#### [PROVIDED ENTRIES]
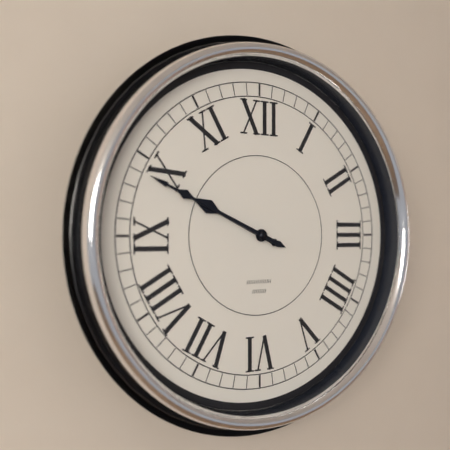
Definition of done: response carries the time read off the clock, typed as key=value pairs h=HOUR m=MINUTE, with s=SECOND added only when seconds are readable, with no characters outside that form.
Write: h=9 m=49
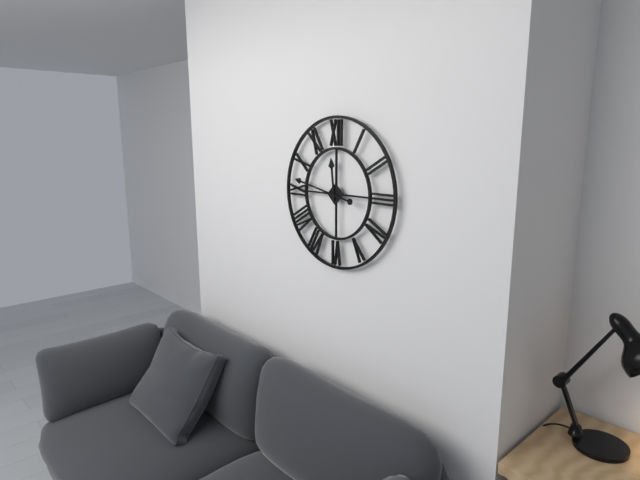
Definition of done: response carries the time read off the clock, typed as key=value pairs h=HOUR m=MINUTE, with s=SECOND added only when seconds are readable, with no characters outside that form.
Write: h=11 m=47
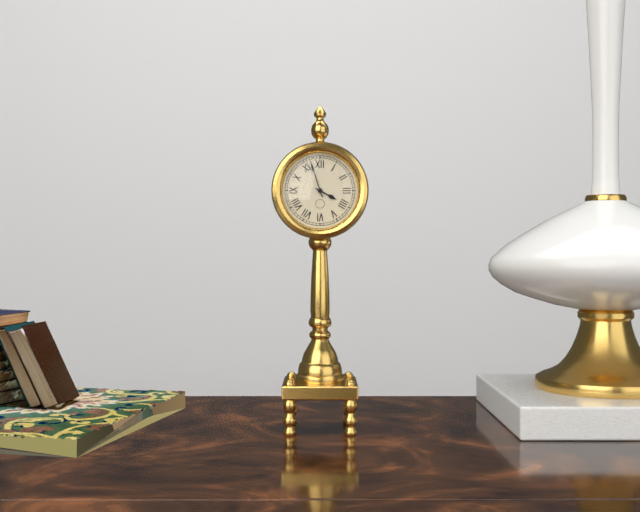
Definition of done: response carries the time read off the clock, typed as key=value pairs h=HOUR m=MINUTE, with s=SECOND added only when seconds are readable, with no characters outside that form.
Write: h=3 m=57
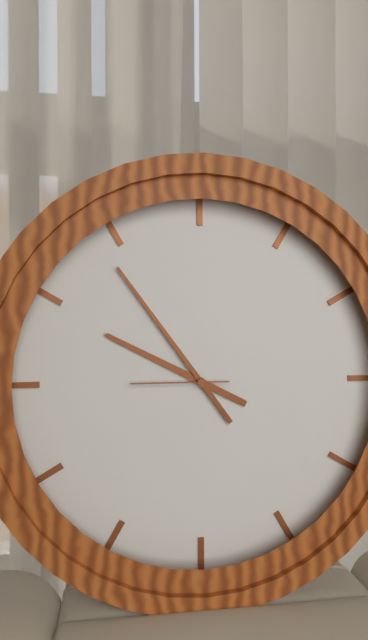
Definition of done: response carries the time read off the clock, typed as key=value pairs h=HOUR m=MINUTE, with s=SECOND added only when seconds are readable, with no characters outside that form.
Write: h=9 m=54 s=45
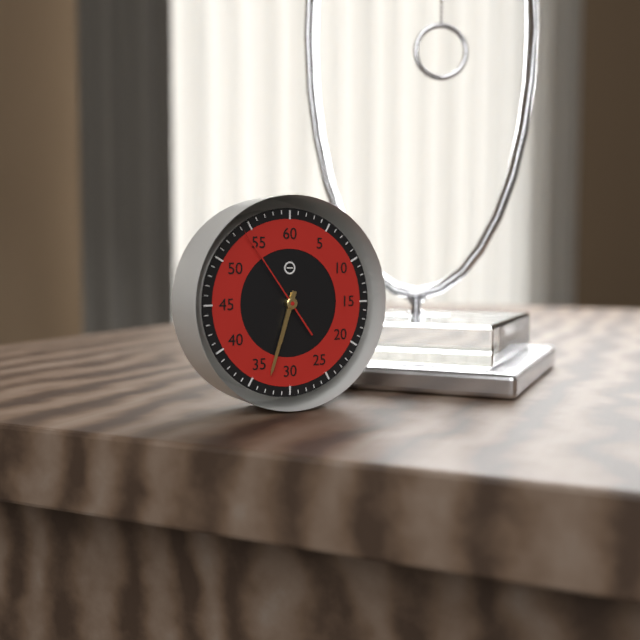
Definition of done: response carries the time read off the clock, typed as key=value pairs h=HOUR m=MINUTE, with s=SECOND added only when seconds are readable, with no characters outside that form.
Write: h=6 m=33 s=54
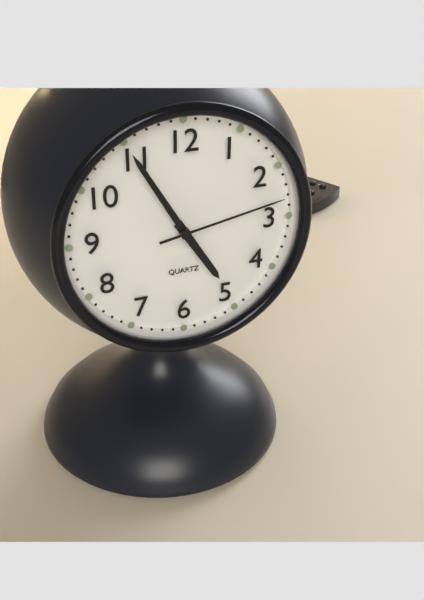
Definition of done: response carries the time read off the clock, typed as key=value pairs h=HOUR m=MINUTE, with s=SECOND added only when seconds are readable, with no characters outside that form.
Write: h=4 m=55 s=13
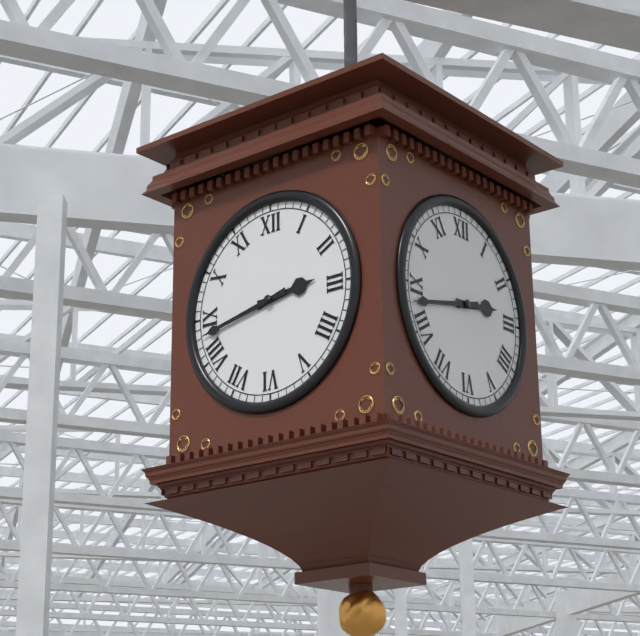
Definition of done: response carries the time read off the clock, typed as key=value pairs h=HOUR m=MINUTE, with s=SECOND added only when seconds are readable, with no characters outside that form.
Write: h=2 m=43
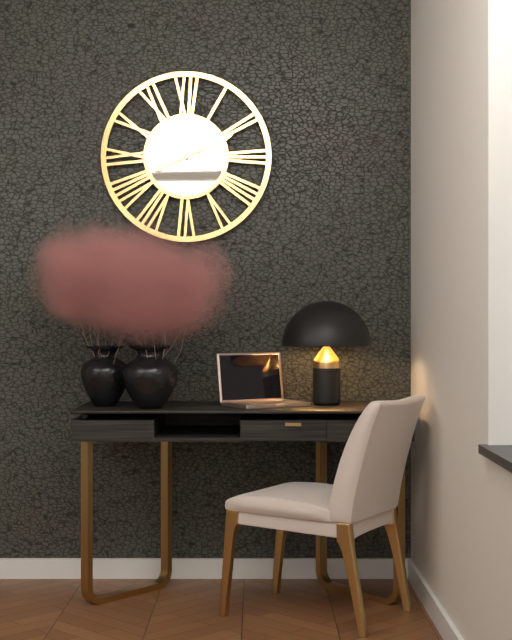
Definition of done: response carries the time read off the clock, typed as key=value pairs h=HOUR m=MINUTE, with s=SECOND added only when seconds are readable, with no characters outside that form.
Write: h=8 m=11
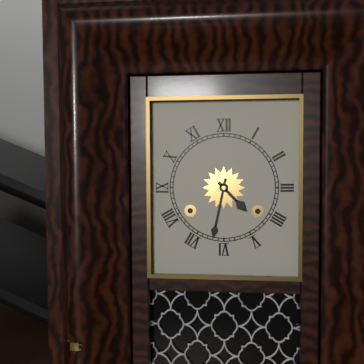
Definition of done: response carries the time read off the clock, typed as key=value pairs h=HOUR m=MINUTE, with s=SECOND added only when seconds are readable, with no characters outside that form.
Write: h=4 m=32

#### [SHORT PROBLEM]
In every one of the lines above, change "Definition of done" to "Acceptance criterion" and leave everything else unchanged. Present the revised lines without the pictures.

#### [RESPONSE BELOW]
Acceptance criterion: response carries the time read off the clock, typed as key=value pairs h=HOUR m=MINUTE, with s=SECOND added only when seconds are readable, with no characters outside that form.
Write: h=9 m=49
Acceptance criterion: response carries the time read off the clock, typed as key=value pairs h=HOUR m=MINUTE, with s=SECOND added only when seconds are readable, with no characters outside that form.
Write: h=11 m=47
Acceptance criterion: response carries the time read off the clock, typed as key=value pairs h=HOUR m=MINUTE, with s=SECOND added only when seconds are readable, with no characters outside that form.
Write: h=3 m=57
Acceptance criterion: response carries the time read off the clock, typed as key=value pairs h=HOUR m=MINUTE, with s=SECOND added only when seconds are readable, with no characters outside that form.
Write: h=9 m=54 s=45
Acceptance criterion: response carries the time read off the clock, typed as key=value pairs h=HOUR m=MINUTE, with s=SECOND added only when seconds are readable, with no characters outside that form.
Write: h=6 m=33 s=54
Acceptance criterion: response carries the time read off the clock, typed as key=value pairs h=HOUR m=MINUTE, with s=SECOND added only when seconds are readable, with no characters outside that form.
Write: h=4 m=55 s=13
Acceptance criterion: response carries the time read off the clock, typed as key=value pairs h=HOUR m=MINUTE, with s=SECOND added only when seconds are readable, with no characters outside that form.
Write: h=2 m=43
Acceptance criterion: response carries the time read off the clock, typed as key=value pairs h=HOUR m=MINUTE, with s=SECOND added only when seconds are readable, with no characters outside that form.
Write: h=8 m=11
Acceptance criterion: response carries the time read off the clock, typed as key=value pairs h=HOUR m=MINUTE, with s=SECOND added only when seconds are readable, with no characters outside that form.
Write: h=4 m=32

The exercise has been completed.